Vacanze in montagna nella Valle del Renon

Da Bolzano parte una strada che sale dolcemente e arriva nella valle del Renon, costituita da un altipiano a circa quattrocento metri d’altezza.

Lontana dal caldo urbano, comunque vicina al capoluogo del Trentino-Alto Adige, la Valle del Renon è perfetta per chi ama la montagna senza doversi cimentare con il trekking e le altre attività da professionisti, poichè qui le salite sono "morbide", senza troppi strappi faticosi.

 

I sentieri si innalzano gradualmente e sono alla portata di tutti. Anche la passeggiata verso il Corno, la montagna dalla quale si può ammirare uno dei più bei e completi panorami del Trentino (dalla Marmolada ai ghiacciai austriaci), oltre ad un sentiero ripido e breve, offre un altro sentiero più lungo ma assai meno faticoso.

Di fronte alla Valle del Renon si gode una vista spettacolare: il massiccio dello Sciliar al tramonto si tinge di rosa.

Il paese più grande dell’altipiano è Collalbo, che offre una piscina olimpionica, una pista di pattinaggio sul ghiaccio, oltre a numerosi locali tradizionali dove andare la sera a bere e mangiare.

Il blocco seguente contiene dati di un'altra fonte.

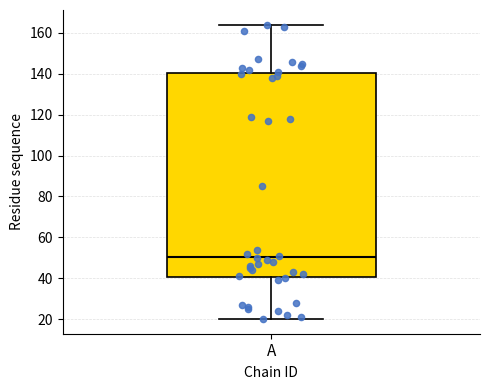

Where is the upper edge of the box for A on the y-axis? The values are not printed on the chart, so give them approximately, as read against the axis.

140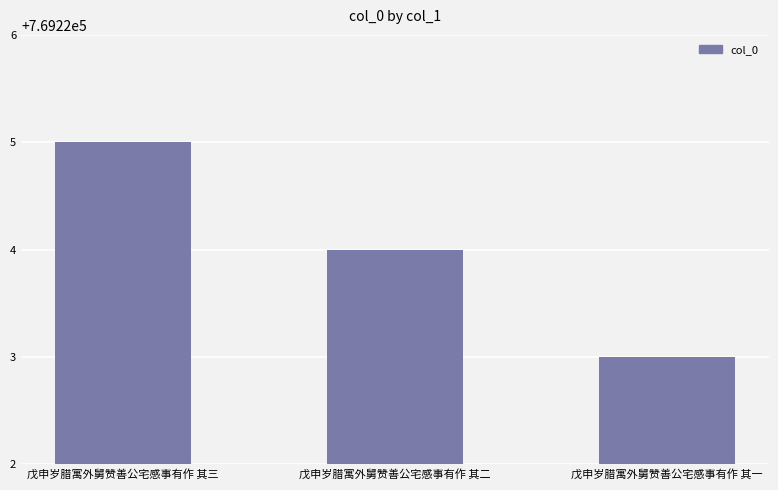

The value at 戊申岁腊寓外舅赞善公宅感事有作 其三 is 769225. True or false?

True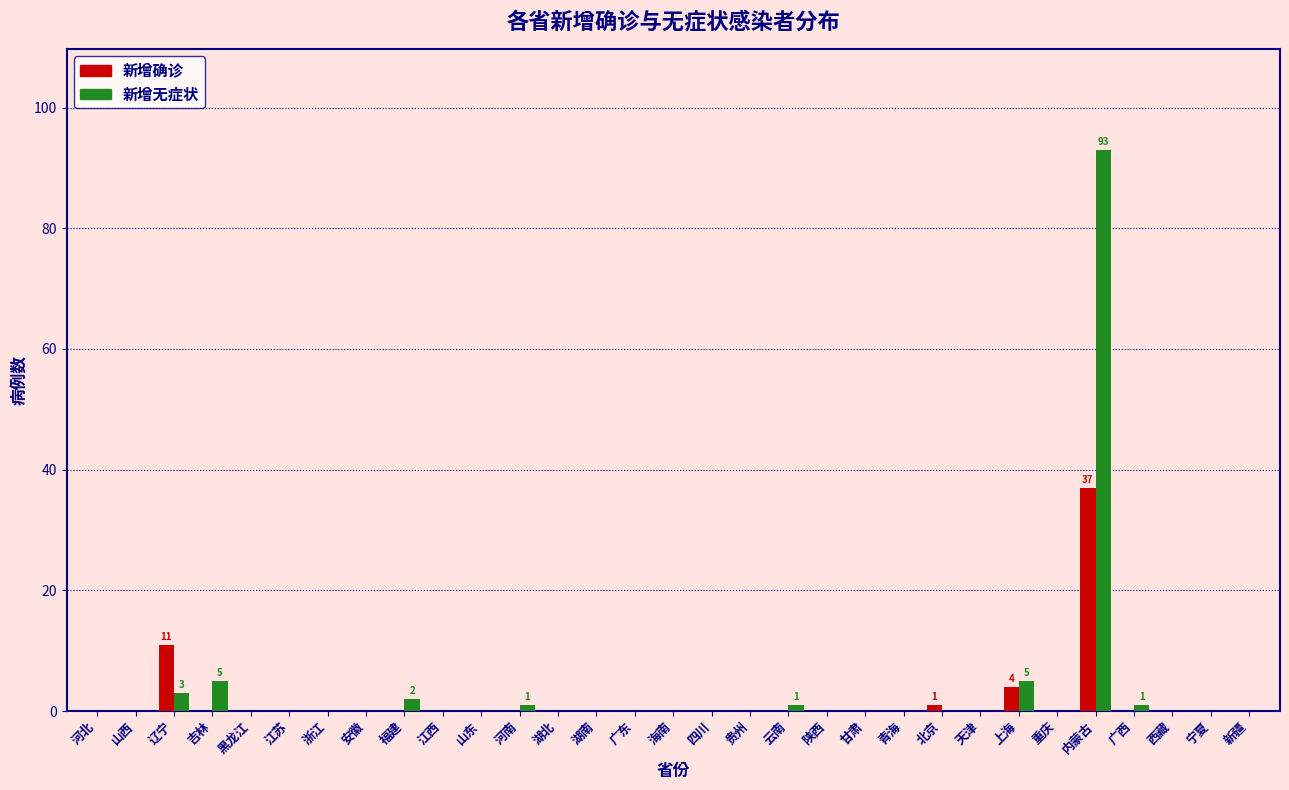

Which label corresponds to the largest value in the chart?

内蒙古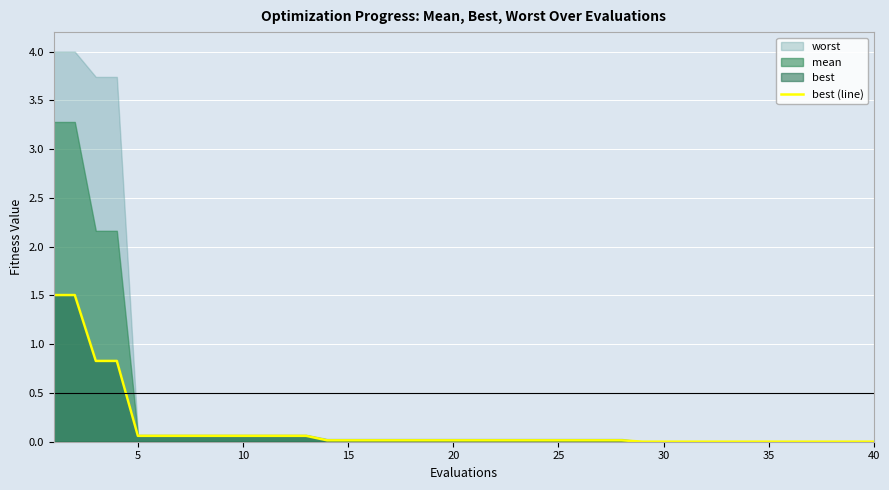

Is it true that the value at 16 is 0.0?

False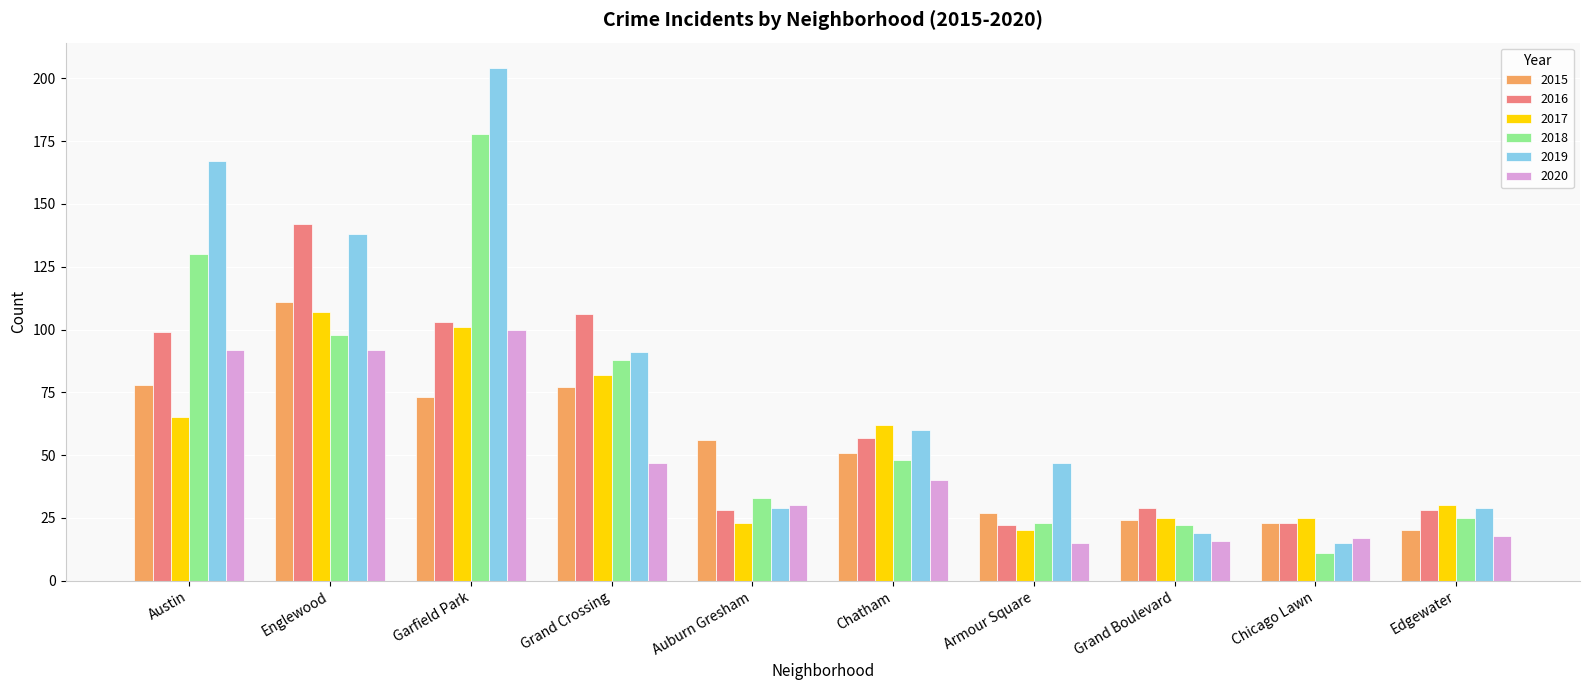

At how many categories does at least one series exceed 130?

3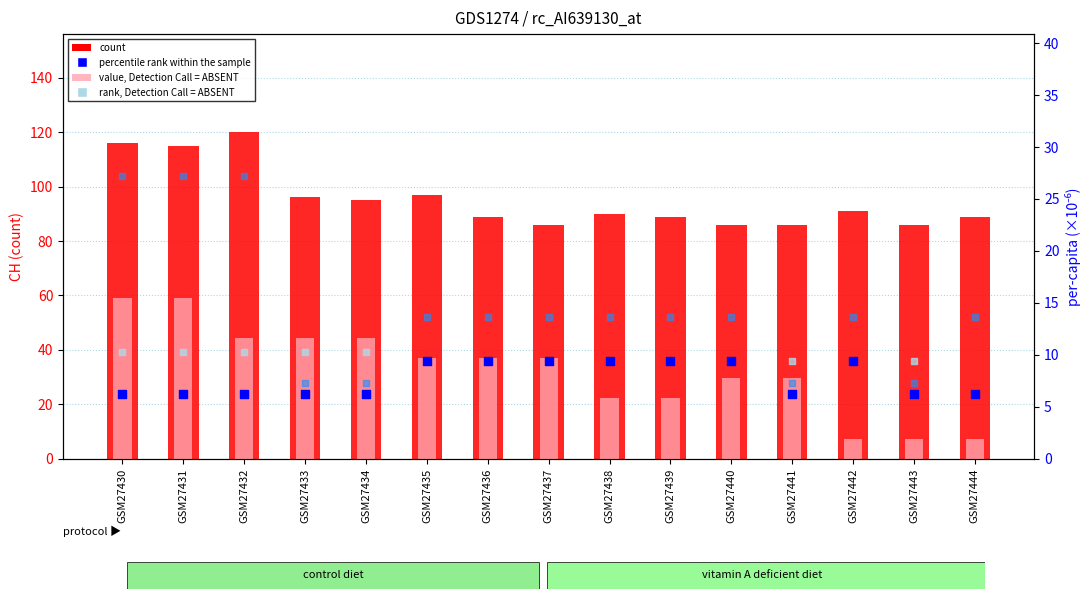

Is the value of percentile rank within the sample at GSM27437 greater than the value of rank, Detection Call = ABSENT at GSM27437?

No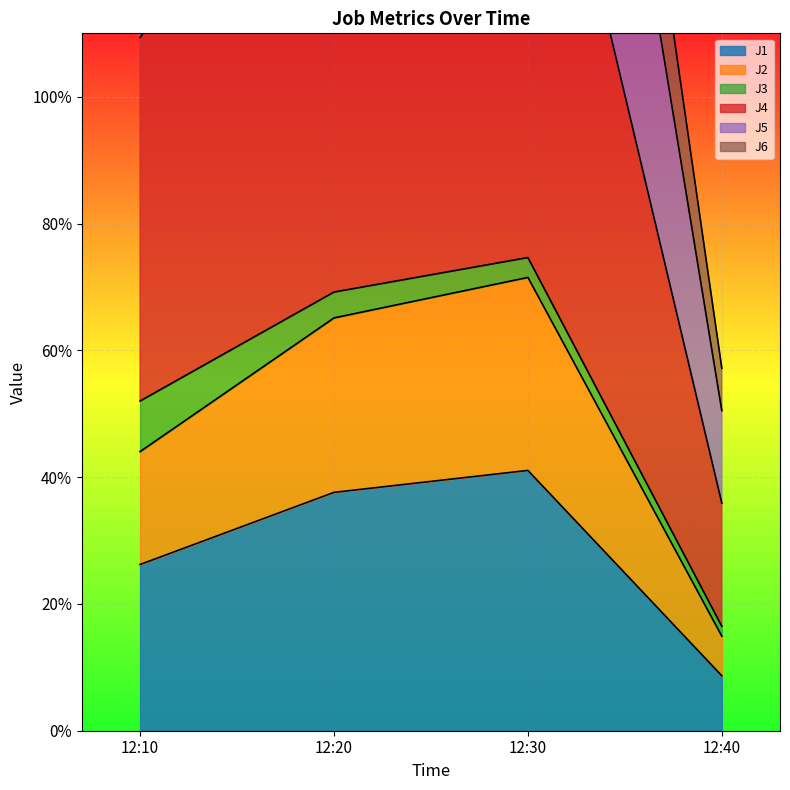

Which series has the largest total across all categories?

J4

Ma il paese più delizioso è senza dubbio Santa Maria Assunta, quattro case, una chiesa e un minuscolo cimitero, molto curato con le tombe ricoperte di erica viola. Tutti i paesi della valle sono collegati dalla ferrovia del Renon, con i suoi binari dentati a cremagliera per garantire l’aderenza delle splendide carrozze d’epoca in legno.

 

Da non perdere a Oberbozen il Museo delle Api, organizzato in un vecchio maso ristrutturato, dove è possibile visitare le arnie e acquistare le varietà di miele delle Alpi e gli altri prodotti derivati, come la grappa, le creme, i burri e i saponi.